TASK 1 »
Reproduce the data mining quiz from "6) Interestingness of" to "and hybrid models.".
TASK 2 »
Name every curve offered as an answer choice in the data mining quiz.

SUPPLIED PASSAGE »
--- START ---

Reference no: EM133114135
Describe Questions
1) Data Mining is:
A. Most applicable in large datasets
B. Discovering patterns and hidden trends in the data
C. Retrospective analyses of data
D. For providing accurate models and correct predictions
2) (T/F) Data Mining requires a good understanding of statistics and computer sciences
3) Data Mining relies on:
A. Cleaned and Curated data
B. Unstructured data
C. Computational efficiency of the algorithm
D. Training data
E. Non-experimental (Observational) data
4) The model selection process depends on several criteria including:
A. Hypothesis to be proved or disproved
B. Type of data available
C. Underlying methods such as association,etc.
D. All of the above
5) (T/F) Association mining typically requires you to identify strong rules for measures of minimum support and threshold.
6) Interestingness of patterns in a dataset can be determined by these methods
A. Correlation
B. Association Rules
C. Classification
D. Lift & Chi Square Test
7) (T/F) R2 is a measure of the explanatory power of the independent variables
8) (T/F) Model fit refers to how well the variables correlate with one another in a model
9) Sensitivity and Specificity are two values useful in:
A. Receiver Operating Characteristic curve
B. Sigmoid curve
C. Logit curve
D. Sinusoidal curve
E. None of the above
10) (T/F): Its best to compare and contrast model by using measures of information criteria AIC/BIC for individual and hybrid models.
11) Statistical inference refers to:
A. Predicting the outcome of a model run
B. Probability of an event occurrence
C. Measuring dependent variable and any error terms to arrive at a solution
D. None of the above
12) (T/F) Sample and Population in Statistics refers to how clean the dataset is before data modeling
13) The following technique is useful for a single descriptive measure of income by age
A. Variance
B. Central Tendency
C. Outliers
D. All of the above
14) (T/F)Probability theory is useful in statistics for improving upon ‘random guess' related to events occurring
15) Probability of joint occurrence refers to:
A. Two independent events
B. Co-occurring events
C. Conditionally independent events
D. Multiplying the probabilities of individual events
16) In the article: Advanced Scout - Data Mining and Knowledge Discovery in NBA Data
Describe the purpose of creating the data mining software (application) i.e. what value add does it bring?
17) In the article: Advanced Scout - Data Mining and Knowledge Discovery in NBA Data
Describe the 4 general steps used in the application as part of data mining - including possible data structure for the application to read the data from.
18) A few applications of Text Mining & NLP (Natural Language Processing) are:
A. Web reviews and ratings
B. Medical Records
C. Grading Exams
D. Social Media
19) Describe any Data Mining Application, and write a hypothesis statement for the problem.
20.) Focus on how to build features that are predictive.

--- END ---

EXTRACTED MATERIAL »

--- START ---

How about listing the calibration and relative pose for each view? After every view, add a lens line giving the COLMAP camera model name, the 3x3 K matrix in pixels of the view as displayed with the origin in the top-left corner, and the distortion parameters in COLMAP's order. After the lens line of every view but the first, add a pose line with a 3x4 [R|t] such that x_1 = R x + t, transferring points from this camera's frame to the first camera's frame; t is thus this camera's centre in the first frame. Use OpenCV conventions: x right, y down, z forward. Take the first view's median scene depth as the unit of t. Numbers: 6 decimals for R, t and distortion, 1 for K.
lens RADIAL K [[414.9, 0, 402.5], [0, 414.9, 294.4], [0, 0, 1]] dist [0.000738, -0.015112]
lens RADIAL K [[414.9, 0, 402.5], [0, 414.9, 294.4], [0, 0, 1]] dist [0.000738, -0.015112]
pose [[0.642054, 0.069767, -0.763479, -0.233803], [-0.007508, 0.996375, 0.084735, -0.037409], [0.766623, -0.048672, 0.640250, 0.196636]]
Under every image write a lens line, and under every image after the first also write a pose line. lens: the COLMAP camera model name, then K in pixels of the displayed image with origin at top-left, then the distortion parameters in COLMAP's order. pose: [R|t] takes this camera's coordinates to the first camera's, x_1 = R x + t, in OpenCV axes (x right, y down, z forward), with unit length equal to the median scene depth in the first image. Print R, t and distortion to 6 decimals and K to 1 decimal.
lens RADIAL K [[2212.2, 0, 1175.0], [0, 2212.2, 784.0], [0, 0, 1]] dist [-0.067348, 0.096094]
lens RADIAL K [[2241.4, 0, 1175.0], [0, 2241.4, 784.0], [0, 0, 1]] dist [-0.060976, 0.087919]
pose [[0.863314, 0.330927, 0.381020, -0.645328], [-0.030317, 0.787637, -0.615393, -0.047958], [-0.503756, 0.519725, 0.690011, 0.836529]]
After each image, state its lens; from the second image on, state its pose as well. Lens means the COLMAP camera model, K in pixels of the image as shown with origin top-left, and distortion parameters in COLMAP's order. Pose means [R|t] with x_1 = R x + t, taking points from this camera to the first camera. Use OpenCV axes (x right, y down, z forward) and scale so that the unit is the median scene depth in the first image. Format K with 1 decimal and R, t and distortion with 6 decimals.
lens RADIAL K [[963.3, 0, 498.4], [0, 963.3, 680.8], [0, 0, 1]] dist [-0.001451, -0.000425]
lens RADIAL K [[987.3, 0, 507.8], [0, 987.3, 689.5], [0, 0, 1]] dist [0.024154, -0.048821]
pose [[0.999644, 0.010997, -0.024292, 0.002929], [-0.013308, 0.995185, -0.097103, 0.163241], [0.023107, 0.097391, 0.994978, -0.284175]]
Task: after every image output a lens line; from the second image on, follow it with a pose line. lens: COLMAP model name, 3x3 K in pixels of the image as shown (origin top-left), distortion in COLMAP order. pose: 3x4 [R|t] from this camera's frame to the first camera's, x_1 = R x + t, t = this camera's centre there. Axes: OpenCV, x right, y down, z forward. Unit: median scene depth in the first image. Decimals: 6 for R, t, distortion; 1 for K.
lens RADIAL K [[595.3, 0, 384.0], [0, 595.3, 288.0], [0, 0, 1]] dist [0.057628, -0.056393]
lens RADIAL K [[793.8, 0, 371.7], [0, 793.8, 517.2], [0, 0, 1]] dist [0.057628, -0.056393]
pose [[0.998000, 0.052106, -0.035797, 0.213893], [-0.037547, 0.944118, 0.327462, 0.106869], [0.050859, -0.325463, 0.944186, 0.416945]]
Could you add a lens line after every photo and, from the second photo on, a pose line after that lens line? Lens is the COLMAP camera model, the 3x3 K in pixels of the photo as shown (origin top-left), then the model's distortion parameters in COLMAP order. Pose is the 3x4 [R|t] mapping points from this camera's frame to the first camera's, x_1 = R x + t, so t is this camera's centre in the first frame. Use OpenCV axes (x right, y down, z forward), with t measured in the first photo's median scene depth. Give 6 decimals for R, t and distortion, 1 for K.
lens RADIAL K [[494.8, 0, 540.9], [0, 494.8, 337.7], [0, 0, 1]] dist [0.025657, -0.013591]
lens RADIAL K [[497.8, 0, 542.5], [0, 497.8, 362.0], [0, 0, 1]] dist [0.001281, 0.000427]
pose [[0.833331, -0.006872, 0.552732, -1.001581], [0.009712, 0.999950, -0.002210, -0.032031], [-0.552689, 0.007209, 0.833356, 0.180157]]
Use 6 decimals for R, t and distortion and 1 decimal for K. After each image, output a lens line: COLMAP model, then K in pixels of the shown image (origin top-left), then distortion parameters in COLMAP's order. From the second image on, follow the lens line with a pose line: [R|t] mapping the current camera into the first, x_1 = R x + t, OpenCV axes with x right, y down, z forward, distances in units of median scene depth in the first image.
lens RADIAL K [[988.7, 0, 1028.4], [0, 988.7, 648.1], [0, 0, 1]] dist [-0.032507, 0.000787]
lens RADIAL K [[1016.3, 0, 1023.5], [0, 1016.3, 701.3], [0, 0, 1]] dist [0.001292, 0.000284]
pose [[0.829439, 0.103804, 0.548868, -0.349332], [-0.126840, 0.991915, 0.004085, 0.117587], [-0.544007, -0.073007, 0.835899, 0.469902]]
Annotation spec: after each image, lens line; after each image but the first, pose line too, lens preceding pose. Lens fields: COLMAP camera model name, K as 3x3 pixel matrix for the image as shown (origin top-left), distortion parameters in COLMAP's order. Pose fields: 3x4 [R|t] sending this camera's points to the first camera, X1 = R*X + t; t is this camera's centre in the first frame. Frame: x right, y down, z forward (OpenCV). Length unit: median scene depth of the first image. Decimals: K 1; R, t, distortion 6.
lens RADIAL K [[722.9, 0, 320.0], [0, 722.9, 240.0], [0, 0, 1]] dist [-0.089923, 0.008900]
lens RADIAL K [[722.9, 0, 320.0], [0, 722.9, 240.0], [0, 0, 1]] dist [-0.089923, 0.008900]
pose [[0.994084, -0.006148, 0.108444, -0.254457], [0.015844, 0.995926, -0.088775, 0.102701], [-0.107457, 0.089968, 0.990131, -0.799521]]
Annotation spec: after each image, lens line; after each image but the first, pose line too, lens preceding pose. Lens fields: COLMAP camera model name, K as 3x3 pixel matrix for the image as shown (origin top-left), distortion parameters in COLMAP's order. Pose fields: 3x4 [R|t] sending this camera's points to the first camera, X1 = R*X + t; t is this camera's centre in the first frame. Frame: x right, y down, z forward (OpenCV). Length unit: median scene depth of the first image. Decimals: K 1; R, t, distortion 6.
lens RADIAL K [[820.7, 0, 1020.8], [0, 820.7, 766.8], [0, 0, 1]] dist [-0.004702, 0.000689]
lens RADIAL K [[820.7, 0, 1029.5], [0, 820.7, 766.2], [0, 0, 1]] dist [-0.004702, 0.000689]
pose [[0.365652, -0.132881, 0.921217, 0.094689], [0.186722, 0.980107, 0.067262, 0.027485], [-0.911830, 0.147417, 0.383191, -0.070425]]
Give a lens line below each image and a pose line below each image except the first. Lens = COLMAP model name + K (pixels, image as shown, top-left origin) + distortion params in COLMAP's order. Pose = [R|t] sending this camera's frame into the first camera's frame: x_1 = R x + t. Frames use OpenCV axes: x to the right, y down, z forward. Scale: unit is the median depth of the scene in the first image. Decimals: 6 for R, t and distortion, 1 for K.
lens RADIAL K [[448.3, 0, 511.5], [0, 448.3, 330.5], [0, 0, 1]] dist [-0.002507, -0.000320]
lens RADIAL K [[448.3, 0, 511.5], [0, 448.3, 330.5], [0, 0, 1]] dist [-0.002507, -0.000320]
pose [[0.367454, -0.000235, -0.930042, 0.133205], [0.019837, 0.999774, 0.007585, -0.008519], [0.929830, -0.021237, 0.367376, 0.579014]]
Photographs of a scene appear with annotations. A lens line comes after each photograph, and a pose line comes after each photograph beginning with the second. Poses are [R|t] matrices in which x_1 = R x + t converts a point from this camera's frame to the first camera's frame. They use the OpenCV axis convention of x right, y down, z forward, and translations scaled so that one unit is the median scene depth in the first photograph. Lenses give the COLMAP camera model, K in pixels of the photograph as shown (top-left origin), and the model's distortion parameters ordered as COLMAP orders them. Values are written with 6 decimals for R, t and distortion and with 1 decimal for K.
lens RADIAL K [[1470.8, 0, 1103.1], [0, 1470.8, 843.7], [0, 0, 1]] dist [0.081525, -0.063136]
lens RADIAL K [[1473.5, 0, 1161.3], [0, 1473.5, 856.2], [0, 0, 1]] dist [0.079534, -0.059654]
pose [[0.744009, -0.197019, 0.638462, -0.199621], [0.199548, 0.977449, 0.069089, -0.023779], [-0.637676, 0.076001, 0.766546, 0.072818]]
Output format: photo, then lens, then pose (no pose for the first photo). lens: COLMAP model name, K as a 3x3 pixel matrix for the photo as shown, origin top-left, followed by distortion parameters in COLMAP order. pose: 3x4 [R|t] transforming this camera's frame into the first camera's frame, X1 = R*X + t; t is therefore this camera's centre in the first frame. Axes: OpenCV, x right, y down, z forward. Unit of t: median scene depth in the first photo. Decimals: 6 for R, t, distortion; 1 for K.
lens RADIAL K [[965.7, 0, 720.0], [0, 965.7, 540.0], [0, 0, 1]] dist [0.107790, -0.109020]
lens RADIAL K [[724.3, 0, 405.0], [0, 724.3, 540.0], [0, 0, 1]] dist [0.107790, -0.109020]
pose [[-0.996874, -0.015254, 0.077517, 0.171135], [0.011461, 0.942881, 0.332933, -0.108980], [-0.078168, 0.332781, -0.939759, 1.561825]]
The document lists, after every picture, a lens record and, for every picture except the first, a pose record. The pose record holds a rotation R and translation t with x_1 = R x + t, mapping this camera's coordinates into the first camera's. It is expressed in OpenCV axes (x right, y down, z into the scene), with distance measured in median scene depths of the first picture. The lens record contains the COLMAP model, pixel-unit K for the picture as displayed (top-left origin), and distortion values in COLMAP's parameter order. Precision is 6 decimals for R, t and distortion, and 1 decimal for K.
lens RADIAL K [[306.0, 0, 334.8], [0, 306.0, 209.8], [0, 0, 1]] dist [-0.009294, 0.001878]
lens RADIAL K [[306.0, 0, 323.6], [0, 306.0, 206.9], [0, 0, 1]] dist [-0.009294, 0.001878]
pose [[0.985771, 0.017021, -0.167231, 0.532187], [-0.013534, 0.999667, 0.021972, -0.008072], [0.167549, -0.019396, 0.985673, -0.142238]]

--- END ---

EXPECTED ANSWER 1 »
6) Interestingness of patterns in a dataset can be determined by these methods
A. Correlation
B. Association Rules
C. Classification
D. Lift & Chi Square Test
7) (T/F) R2 is a measure of the explanatory power of the independent variables
8) (T/F) Model fit refers to how well the variables correlate with one another in a model
9) Sensitivity and Specificity are two values useful in:
A. Receiver Operating Characteristic curve
B. Sigmoid curve
C. Logit curve
D. Sinusoidal curve
E. None of the above
10) (T/F): Its best to compare and contrast model by using measures of information criteria AIC/BIC for individual and hybrid models.

EXPECTED ANSWER 2 »
Receiver Operating Characteristic curve
Sigmoid curve
Logit curve
Sinusoidal curve